▸ **How to complete this task**:
Copy the rows from the beginning through the line containing "left elbow: (734, 480, -13)", replacing "shoulder" with "shoulder joint" everywhere and changing nothing else. Give only those lines and leave out the pictures.

Exercise data Block Start

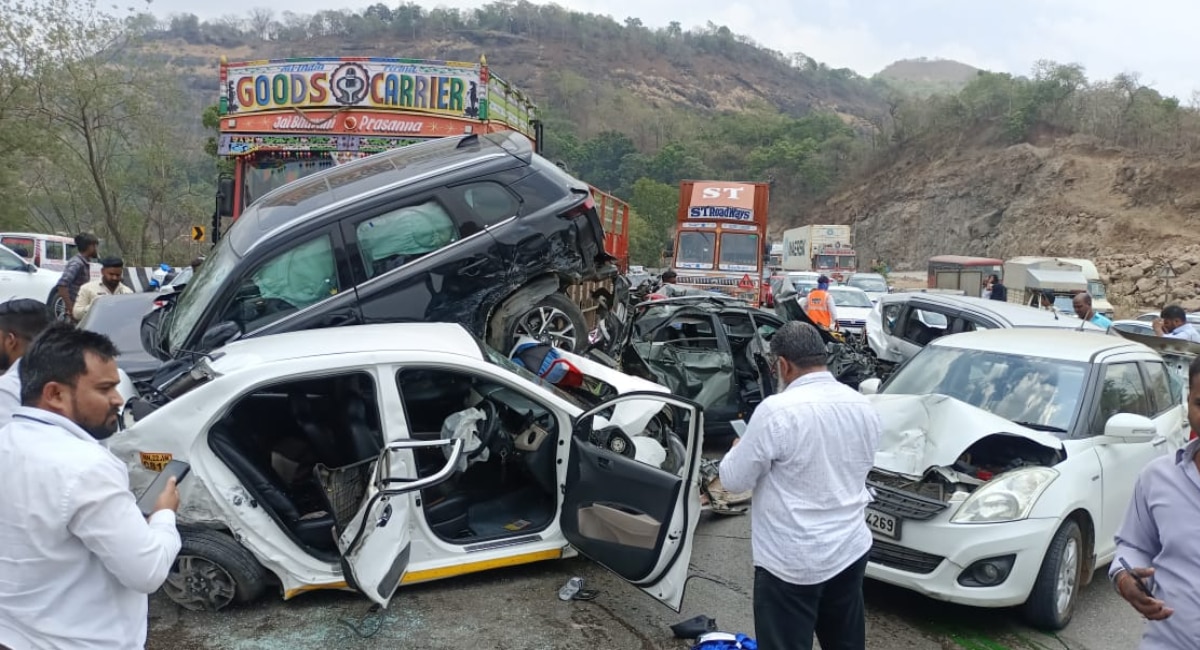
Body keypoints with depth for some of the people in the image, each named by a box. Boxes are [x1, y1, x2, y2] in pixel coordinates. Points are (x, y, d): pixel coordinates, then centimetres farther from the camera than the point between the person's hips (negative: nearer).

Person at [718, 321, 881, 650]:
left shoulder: (776, 411, -21)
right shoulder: (863, 407, 2)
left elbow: (734, 480, -13)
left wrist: (740, 448, 8)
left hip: (792, 563, -7)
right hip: (851, 550, 7)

Exercise data Block End

▸ **Output below**:
Body keypoints with depth for some of the people in the image, each named by a box. Boxes are [x1, y1, x2, y2] in pixel coordinates. Points are (x, y, d): pixel coordinates, then centimetres farther from the camera than the point between the person's hips (negative: nearer).

Person at [718, 321, 881, 650]:
left shoulder joint: (776, 411, -21)
right shoulder joint: (863, 407, 2)
left elbow: (734, 480, -13)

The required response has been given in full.